Search code examples
pythonexcelmany-to-manyrelationshipxlrd

Python - Iterative self cross referencing


I have a bit of a logical challenge. I have a single table in excel that contains an identifier column and a cross reference column. There can be multiple rows for a single identifier which indicates multiple cross references. (see basic example below)

enter image description here

Any record that ends in the letter "X" indicates that it is a cross reference, and not an actual identifier. I need to generate a list of the cross references for each identifier, but trace it down to the actual cross reference identifier. So using "A1" as an example from the table above, I would need the list returned as follows "A2,A3,B1,B3". Notice there are no identifiers ending in "X" in the list, they have been traced down to the actual source record through the table.

Any ideas or help would be much appreciated. I'm using python and xlrd to read the table.


Solution

  • t = [
        ["a1","a2"],
        ["a1","a3"],
        ["a1","ax"],
        ["ax","b1"],
        ["ax","bx"],
        ["bx","b3"]
    ]
    
    import itertools
    def find_matches(t,key):
        return list(itertools.chain(*[[v] if not v.endswith("x") else find_matches(t,v) for k,v in t if k == key]))
    
    print find_matches(t,"a1")
    

    you could treat your list as an adjacency matrix of a graph

    something like

    t = [
        ["a1","a2"],
        ["a1","a3"],
        ["a1","ax"],
        ["ax","b1"],
        ["ax","bx"],
        ["bx","b3"]
    ]
    class MyGraph:
        def __init__(self,adjacency_table):
            self.table = adjacency_table
            self.graph = {}
            for from_node,to_node in adjacency_table:
                if from_node in self.graph:
                    self.graph[from_node].append(to_node)                
                else:
                    self.graph[from_node] = [to_node]
            print self.graph
        def find_leaves(self,v):
            seen = set(v)
            def search(v):
                for vertex in self.graph[v]:
                    if vertex in seen:
                        continue
                    seen.add(vertex)
                    if vertex in self.graph:
                        for p in search(vertex):
                           yield p
                    else:
                        yield vertex
            for p in search(v):
                yield p
    
    
    
    print list(MyGraph(t).find_leaves("a1"))#,"a1")

-- -- --

■ Task prompt:
Decide whether each statement below agrees with the forum thread above, and answer yes or no for each, quoting the deciding words from the thread. 1. The asker reads the table with Python and xlrd. 2. A record ending in the letter "X" is an actual identifier. 3. One reply suggests treating the list as an adjacency matrix of a graph.

-- -- --

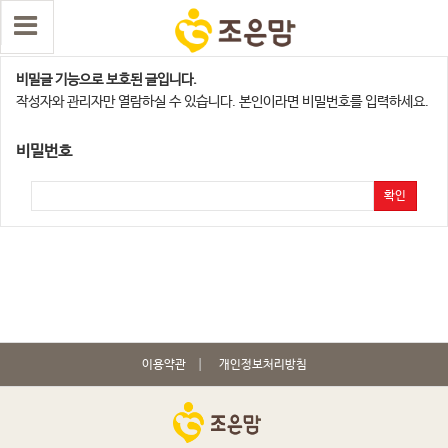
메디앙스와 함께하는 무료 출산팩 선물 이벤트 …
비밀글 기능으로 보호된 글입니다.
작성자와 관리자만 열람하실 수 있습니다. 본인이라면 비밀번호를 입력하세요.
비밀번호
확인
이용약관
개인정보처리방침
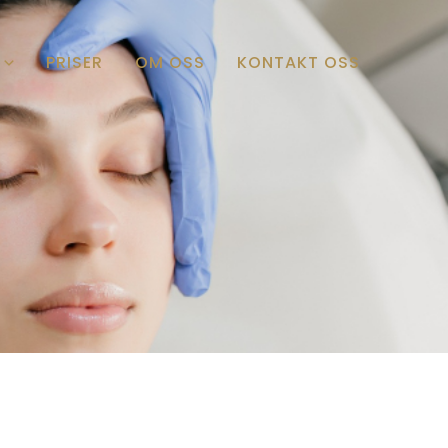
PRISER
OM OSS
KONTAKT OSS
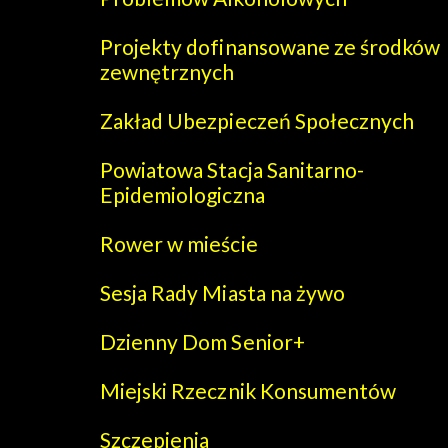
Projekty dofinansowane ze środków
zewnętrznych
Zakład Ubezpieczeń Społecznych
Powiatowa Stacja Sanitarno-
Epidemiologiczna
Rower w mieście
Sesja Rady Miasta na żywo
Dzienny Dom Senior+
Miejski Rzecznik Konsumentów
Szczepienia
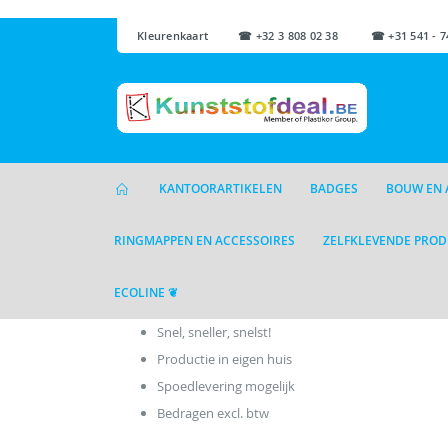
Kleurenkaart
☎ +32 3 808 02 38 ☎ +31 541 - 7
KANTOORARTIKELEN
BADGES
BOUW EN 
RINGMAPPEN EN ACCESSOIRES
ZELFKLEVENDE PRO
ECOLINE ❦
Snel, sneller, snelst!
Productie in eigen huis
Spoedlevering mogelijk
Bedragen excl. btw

-- -- --

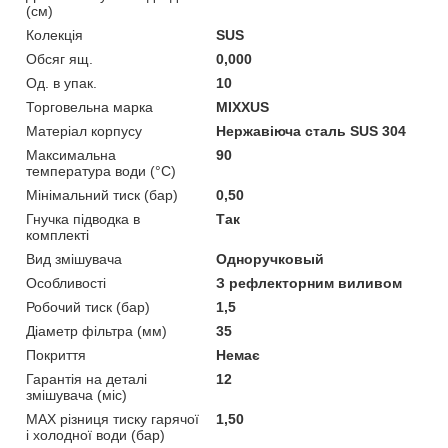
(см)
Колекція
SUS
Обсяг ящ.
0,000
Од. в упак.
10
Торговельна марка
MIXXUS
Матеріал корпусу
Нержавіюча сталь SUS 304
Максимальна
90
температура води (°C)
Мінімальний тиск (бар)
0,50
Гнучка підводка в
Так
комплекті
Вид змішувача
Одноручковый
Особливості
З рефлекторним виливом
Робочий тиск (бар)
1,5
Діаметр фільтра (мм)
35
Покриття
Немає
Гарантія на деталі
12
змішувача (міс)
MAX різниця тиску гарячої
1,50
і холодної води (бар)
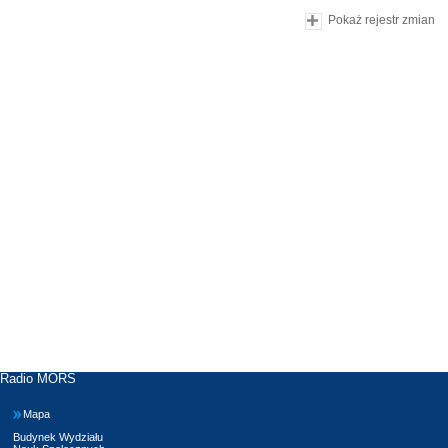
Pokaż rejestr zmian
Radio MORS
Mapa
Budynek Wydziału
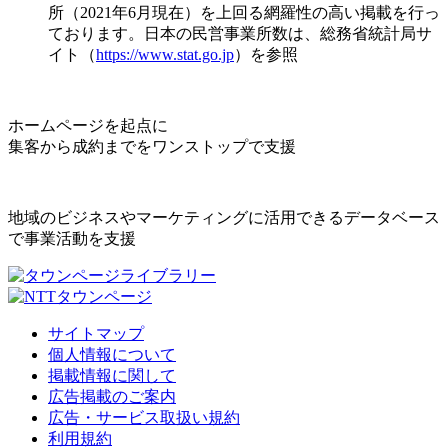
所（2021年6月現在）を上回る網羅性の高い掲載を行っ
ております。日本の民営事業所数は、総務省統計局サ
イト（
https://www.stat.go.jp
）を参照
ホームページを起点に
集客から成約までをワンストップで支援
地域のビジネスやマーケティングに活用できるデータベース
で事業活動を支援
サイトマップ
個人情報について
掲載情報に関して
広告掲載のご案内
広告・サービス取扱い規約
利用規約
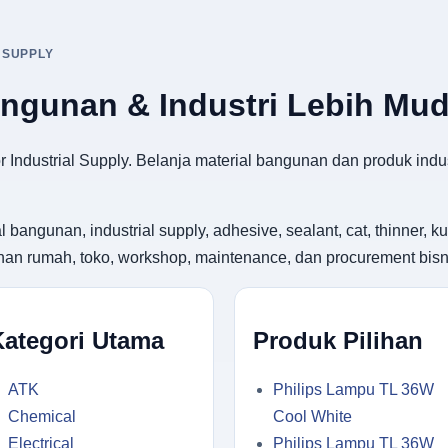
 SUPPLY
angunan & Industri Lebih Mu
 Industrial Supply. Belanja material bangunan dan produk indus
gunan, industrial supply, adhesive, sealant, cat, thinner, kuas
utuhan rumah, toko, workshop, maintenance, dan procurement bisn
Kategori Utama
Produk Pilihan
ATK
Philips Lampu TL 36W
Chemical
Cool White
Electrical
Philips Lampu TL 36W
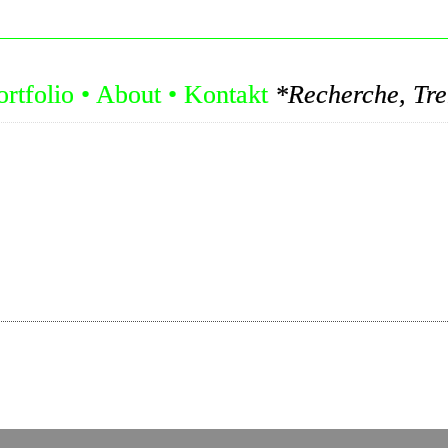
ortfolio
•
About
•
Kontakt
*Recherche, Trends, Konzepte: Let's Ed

-- -- --

■ Completed task:
1. Yes: "I'm using python and xlrd to read the table."
2. No: "Any record that ends in the letter "X" indicates that it is a cross reference, and not an actual identifier."
3. Yes: "you could treat your list as an adjacency matrix of a graph"